Pacientes com antecedentes de AVC precisam tomar,
como tratamento preventivo (prevenção secundária),
antiagregantes plaquetários (entre eles aspirina, ticlopidina,
clopidogrel) ou anticoagulantes orais (varfarina). O uso de aspirina
ajuda a reduzir o risco de um novo infarto cerebral nas pessoas
que tenham tido um episódio prévio. As pessoas em
uso de antiagregantes plaquetários têm necessidade
de consultar seu médico se apresentarem sintomas gastrointestinais
ou sangramentos. Todos os pacientes em uso de agentes antiplaquetários
necessitam orientações adequadas antes de realizar
cirurgias.
Nas pessoas que tiveram um infarto cerebral
devido a embolia de origem cardíaca (por arritmia cardíaca
ou infarto do miocárdio recente) recomenda-se o uso de
varfarina oral para prevenir novos AVCs. Posteriormente, é
necessário realizar exames periódicos de sangue
para que sejam determinados os níveis de anticoagulantes
no sangue, e para se conhecer a razão normalizada internacional
normalizada, uma medida da função do anticoagulante
no sangue.
Necessidade de Reavaliação Médica
Sintomas que indicam a necessidade de procurar
o médico:
- Repetição dos sintomas que ocorreram
durante o AVC, tais como, nova perda de força, formigamento
numa parte do corpo ou perda de visão.
- Dor no peito, dificuldade na respiração
e dor irradiada para o ombro esquerdo (risco de angina ou infarto
do miocárdio principalmente em quem teve AVC tromboembólico).
- Perda da consciência, síncope
ou crise convulsiva.
- Inchaço com aumento da temperatura
da perna. Cuidado! Pode tratar-se de trombose venosa profunda!
- Dor e inchaço no ombro com limitação
dos movimentos; pode ocorrer subluxação da articulação
umeral ou capsulite com dor de ombro crônica.
- Hemorragia pelo nariz, fezes ou urina. Deve-se
ter precauções, especialmente com quem está
tomando anticoagulantes (varfarina), pois a dose em uso pode
ser maior que a necessária.
- Mudança na cor da urina, sensação
de queimação e aumento da freqüência
ao urinar podem indicar infecção urinária.
- Dor e ardência no estômago e náuseas
podem estar relacionadas com os fármacos antiagregantes
como aspirina e clopidogrel.
- Desinteresse, tristeza, perda da energia e
abandono das atividades da vida diária podem indicar
depressão pós-AVC.
DESORDENS ASSOCIADAS
Alterações Cognitivas
Após uma lesão cerebral,
algumas pessoas podem apresentar dificuldades na utilização
de habilidades cognitivas que já haviam sido
adquiridas anteriormente e na aquisição
de novos conhecimentos.
Alterações da memória,
atenção, raciocínio lógico
matemático e leitura são alguns dos
déficits cognitivos mais comuns. Estas alterações
estarão presentes conforme a localização
e a gravidade da lesão e, por este motivo,
variam significativamente de uma pessoa para outra.

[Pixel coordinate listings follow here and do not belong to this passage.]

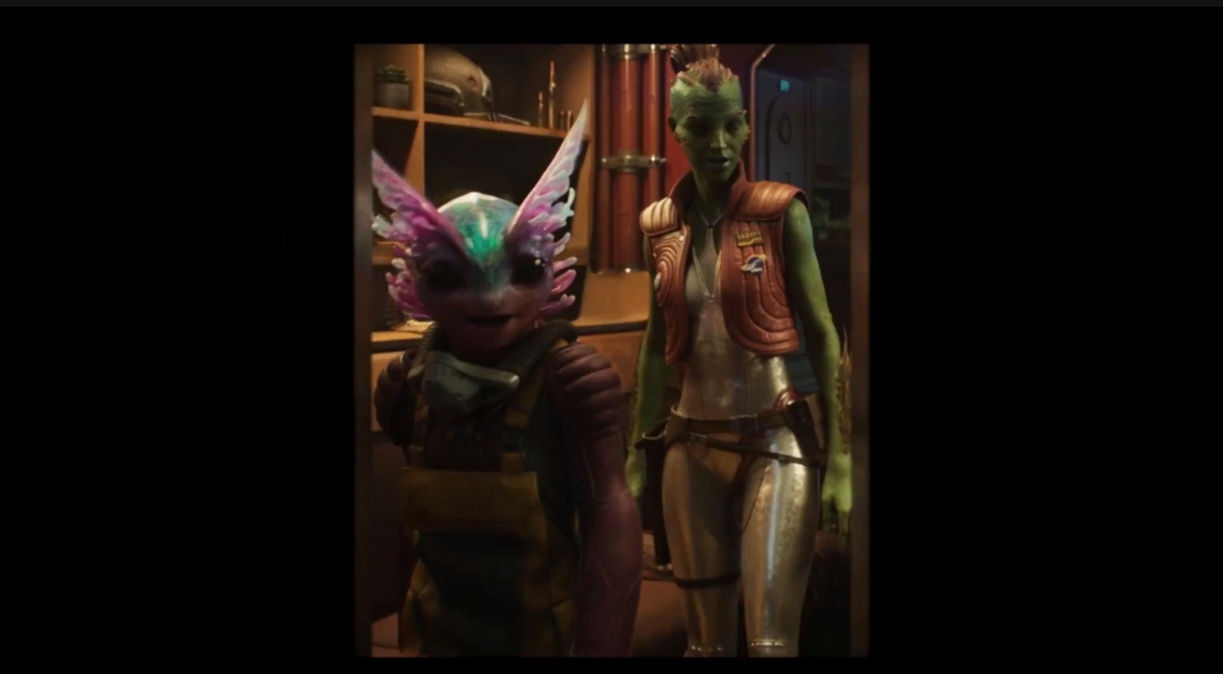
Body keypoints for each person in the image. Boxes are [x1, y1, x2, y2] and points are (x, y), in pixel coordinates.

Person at [371, 103, 642, 657]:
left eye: (524, 270)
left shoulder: (566, 380)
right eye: (449, 275)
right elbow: (407, 530)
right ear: (415, 279)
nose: (492, 298)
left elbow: (610, 513)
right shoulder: (412, 383)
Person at [627, 45, 851, 657]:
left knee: (771, 643)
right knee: (705, 645)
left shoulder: (780, 213)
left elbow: (823, 333)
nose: (719, 143)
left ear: (748, 124)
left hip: (773, 437)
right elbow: (655, 343)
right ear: (676, 129)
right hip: (690, 443)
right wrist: (637, 453)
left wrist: (840, 461)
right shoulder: (658, 225)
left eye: (731, 125)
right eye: (701, 128)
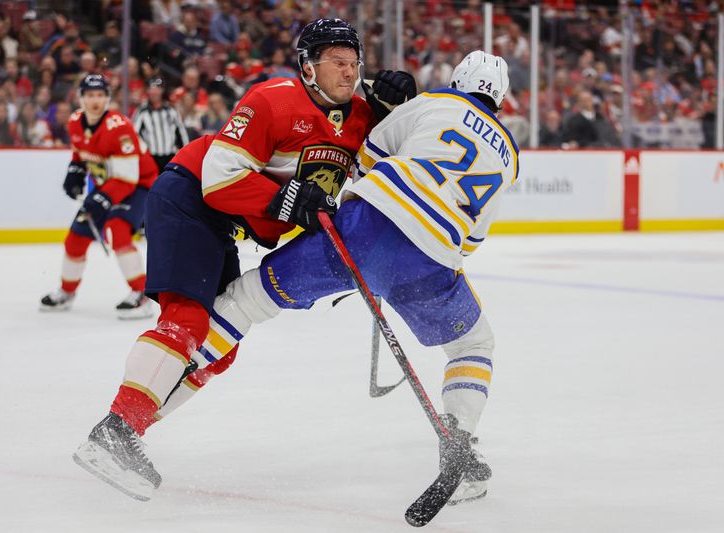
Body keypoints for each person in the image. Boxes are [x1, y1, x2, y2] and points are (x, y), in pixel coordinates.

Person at [72, 18, 417, 500]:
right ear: (308, 67)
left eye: (353, 61)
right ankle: (116, 430)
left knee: (221, 346)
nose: (348, 69)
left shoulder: (361, 115)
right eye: (335, 60)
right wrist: (290, 201)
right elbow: (218, 176)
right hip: (189, 196)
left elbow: (384, 161)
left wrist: (401, 108)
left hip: (223, 222)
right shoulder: (271, 100)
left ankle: (125, 431)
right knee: (188, 318)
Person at [153, 51, 516, 503]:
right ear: (500, 98)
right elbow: (470, 242)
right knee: (472, 345)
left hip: (362, 230)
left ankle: (152, 401)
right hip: (432, 256)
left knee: (247, 299)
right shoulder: (510, 155)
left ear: (458, 79)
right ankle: (459, 446)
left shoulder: (434, 102)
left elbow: (366, 160)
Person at [40, 74, 159, 319]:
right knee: (75, 238)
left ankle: (141, 294)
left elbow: (127, 178)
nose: (96, 100)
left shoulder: (120, 128)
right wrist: (75, 171)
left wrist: (102, 199)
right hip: (110, 186)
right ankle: (67, 291)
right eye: (90, 95)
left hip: (139, 186)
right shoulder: (74, 122)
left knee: (118, 229)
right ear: (81, 98)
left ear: (107, 98)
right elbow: (81, 154)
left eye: (100, 95)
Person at [132, 77, 189, 171]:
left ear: (162, 90)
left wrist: (185, 153)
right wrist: (141, 155)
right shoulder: (142, 112)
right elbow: (135, 134)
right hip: (151, 157)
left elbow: (181, 133)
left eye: (157, 88)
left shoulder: (171, 110)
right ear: (147, 91)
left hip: (170, 156)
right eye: (151, 88)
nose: (154, 92)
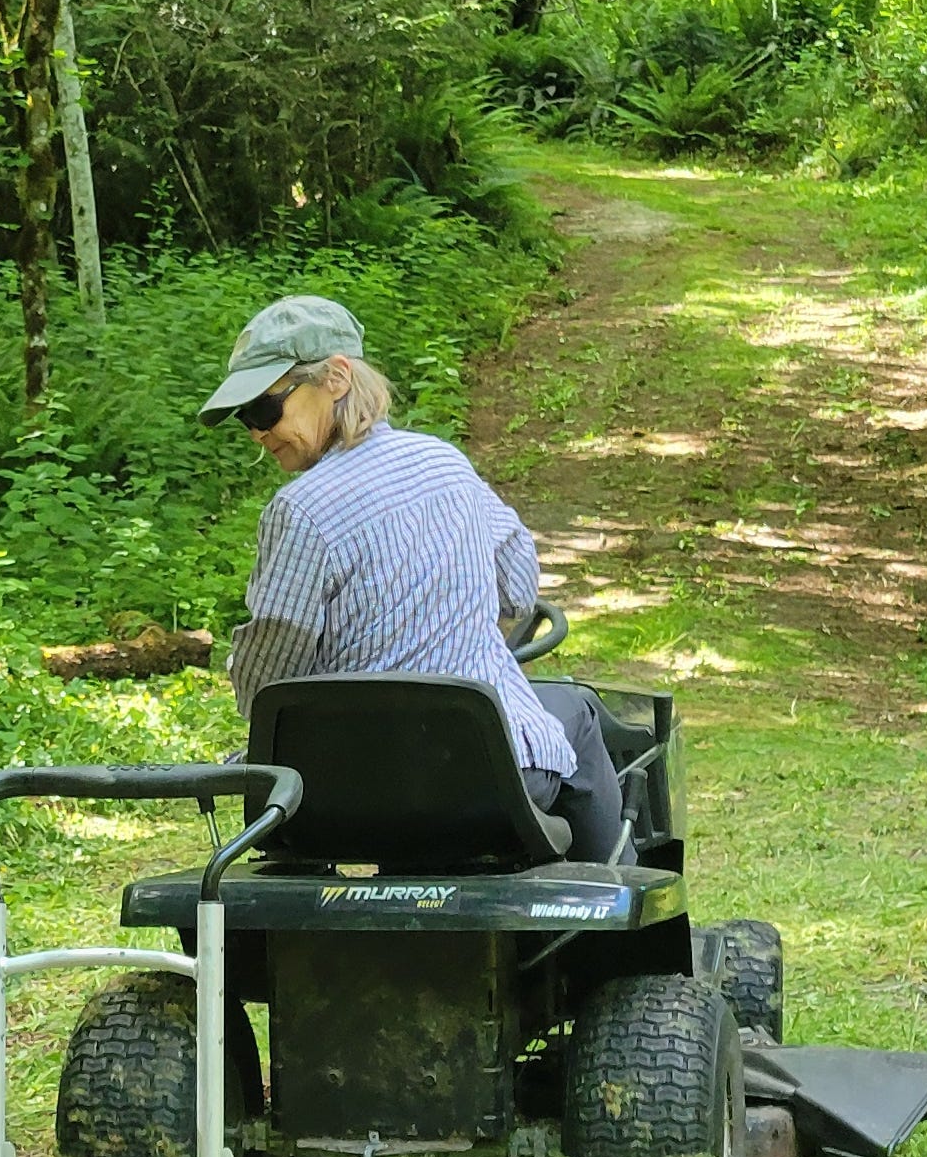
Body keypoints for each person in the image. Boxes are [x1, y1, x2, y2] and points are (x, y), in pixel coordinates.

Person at [204, 295, 627, 862]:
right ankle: (622, 909)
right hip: (487, 782)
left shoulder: (299, 509)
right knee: (575, 713)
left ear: (335, 377)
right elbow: (519, 586)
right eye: (246, 419)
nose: (258, 432)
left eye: (264, 410)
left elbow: (268, 684)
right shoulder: (444, 465)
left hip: (342, 796)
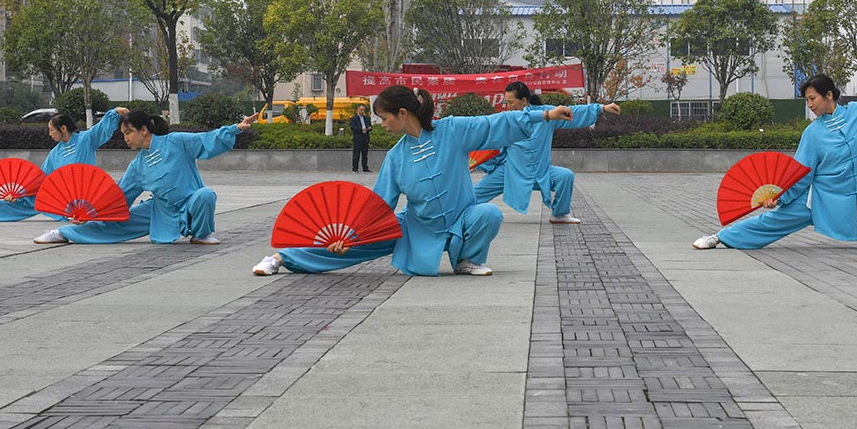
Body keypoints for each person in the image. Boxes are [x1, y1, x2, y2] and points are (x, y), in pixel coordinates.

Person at [253, 85, 573, 278]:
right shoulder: (396, 157)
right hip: (416, 228)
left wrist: (543, 115)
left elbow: (495, 122)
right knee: (350, 247)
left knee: (489, 214)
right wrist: (351, 235)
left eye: (385, 118)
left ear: (403, 113)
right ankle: (282, 257)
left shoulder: (452, 130)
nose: (382, 125)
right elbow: (378, 205)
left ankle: (467, 260)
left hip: (462, 219)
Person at [692, 71, 857, 252]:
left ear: (828, 95)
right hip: (823, 199)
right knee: (772, 222)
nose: (810, 105)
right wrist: (779, 196)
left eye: (812, 98)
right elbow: (800, 172)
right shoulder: (813, 133)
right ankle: (720, 237)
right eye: (807, 101)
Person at [33, 108, 258, 245]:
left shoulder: (176, 141)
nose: (126, 139)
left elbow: (207, 139)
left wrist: (235, 128)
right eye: (123, 135)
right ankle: (64, 233)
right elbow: (118, 197)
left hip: (189, 203)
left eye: (128, 133)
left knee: (206, 195)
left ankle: (201, 234)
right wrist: (90, 214)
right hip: (159, 211)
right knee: (116, 224)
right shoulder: (137, 166)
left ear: (143, 130)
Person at [473, 83, 620, 224]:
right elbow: (487, 137)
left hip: (540, 172)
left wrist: (602, 108)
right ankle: (460, 215)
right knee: (474, 195)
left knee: (565, 176)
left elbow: (571, 111)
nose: (508, 106)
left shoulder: (548, 114)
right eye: (506, 102)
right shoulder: (507, 119)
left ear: (524, 100)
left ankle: (560, 214)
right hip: (511, 171)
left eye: (511, 102)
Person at [0, 107, 125, 223]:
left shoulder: (85, 140)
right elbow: (41, 179)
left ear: (63, 128)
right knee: (25, 201)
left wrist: (114, 113)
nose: (50, 134)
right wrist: (20, 194)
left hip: (84, 197)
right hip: (62, 197)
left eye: (52, 129)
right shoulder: (55, 152)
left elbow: (102, 128)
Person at [350, 102, 373, 173]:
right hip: (357, 138)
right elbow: (353, 127)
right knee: (356, 154)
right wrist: (361, 129)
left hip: (365, 138)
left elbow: (370, 126)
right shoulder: (354, 118)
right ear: (357, 110)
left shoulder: (366, 118)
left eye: (363, 110)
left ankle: (365, 167)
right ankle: (355, 168)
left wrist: (369, 128)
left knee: (365, 154)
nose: (362, 111)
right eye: (361, 110)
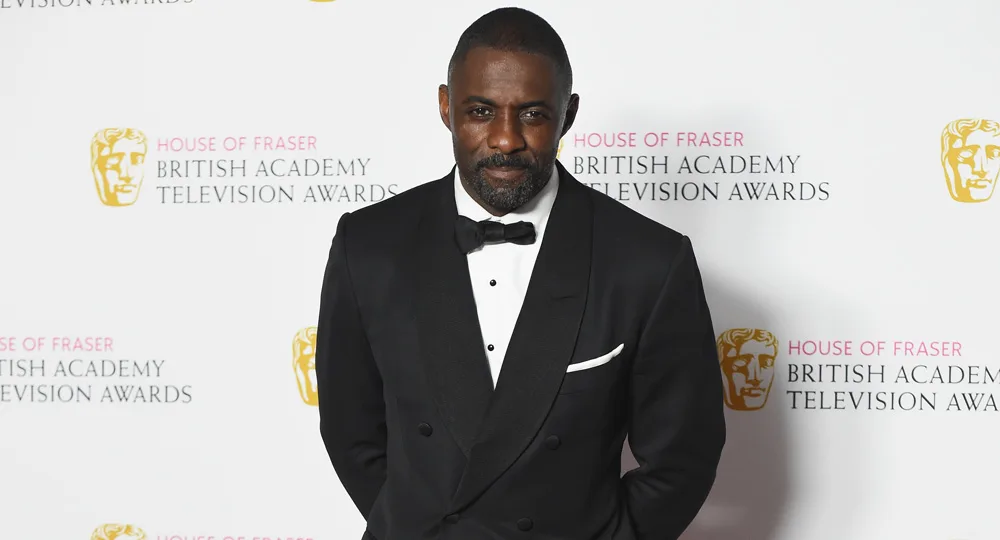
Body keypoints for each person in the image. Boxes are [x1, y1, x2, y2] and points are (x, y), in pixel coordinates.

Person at [315, 7, 726, 540]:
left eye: (532, 114)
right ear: (445, 107)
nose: (506, 140)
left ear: (568, 114)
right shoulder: (368, 245)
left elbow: (683, 459)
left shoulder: (648, 260)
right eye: (481, 111)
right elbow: (352, 432)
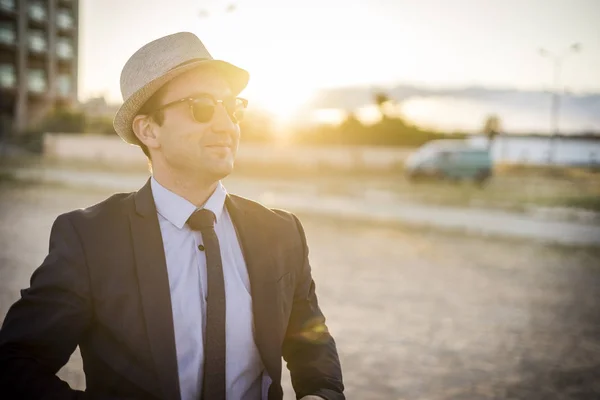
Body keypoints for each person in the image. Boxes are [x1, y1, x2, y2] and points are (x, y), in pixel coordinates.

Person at [0, 32, 344, 400]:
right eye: (202, 106)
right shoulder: (90, 238)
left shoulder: (281, 231)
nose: (227, 125)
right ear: (148, 129)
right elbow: (17, 363)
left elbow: (311, 340)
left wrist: (320, 393)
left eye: (232, 107)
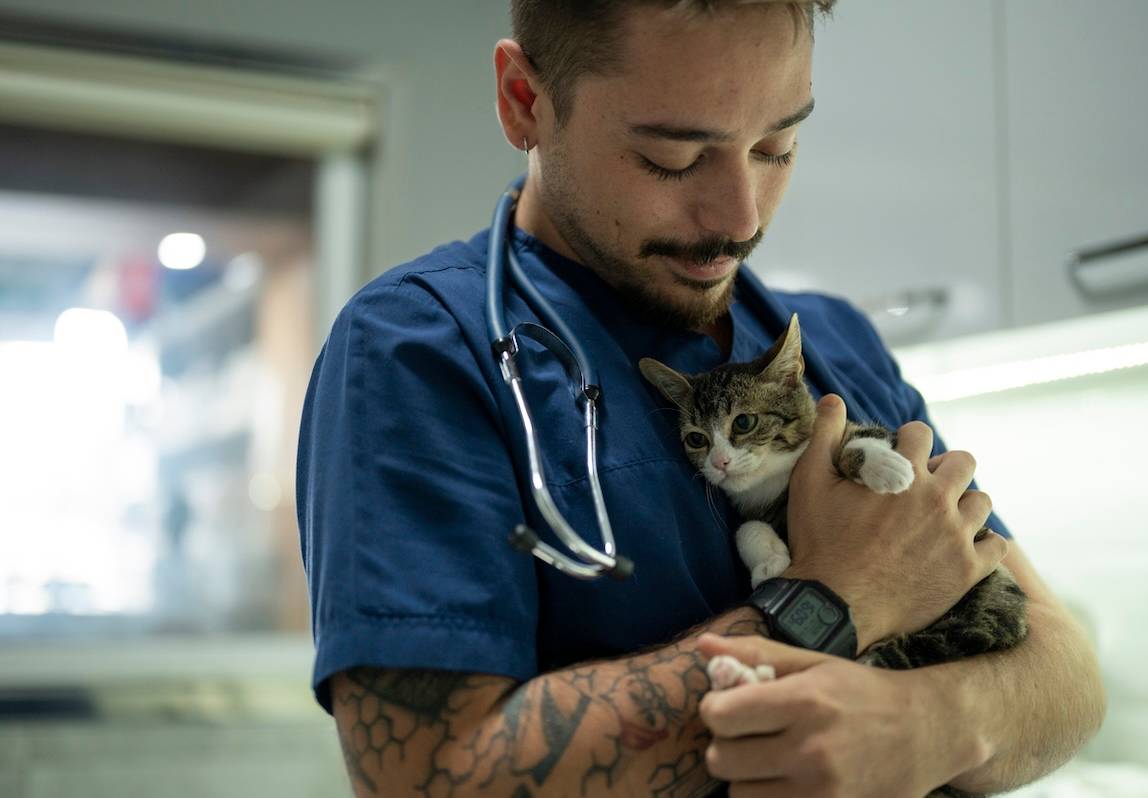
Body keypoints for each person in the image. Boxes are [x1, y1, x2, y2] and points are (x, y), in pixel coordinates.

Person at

Alterações Comportamentais
Além das dificuldades na área
cognitiva, algumas pessoas podem, também, apresentar
alterações de comportamento, tais como
agitação, irritabilidade, falta de iniciativa,
apatia, agressividade e desinibição.
Estas alterações estarão presentes
de acordo com a localização e gravidade
da lesão.
Alterações de Linguagem
Também, conforme a localização
e a gravidade da lesão, pessoas com AVC podem
apresentar alterações da linguagem,
sendo a mais freqüente a afasia, que pode incluir
alteração da capacidade de se expressar
através da fala e da escrita, assim como da
compreensão da fala e da escrita.
O comprometimento da escrita, quando
não faz parte de um distúrbio da linguagem,
pode estar relacionado à dificuldade em movimentar
o membro superior dominante (o braço direito
para os destros e o esquerdo para os canhotos), ou
à dificuldade em coordenar os movimentos na
presença de tremores ou de fraqueza muscular.
Orientações
práticas para familiares que cuidam de pacientes
com afasia:
- Mantenha sempre atitudes positivas junto ao paciente; ele
deve ser auxiliado a entender seu estado.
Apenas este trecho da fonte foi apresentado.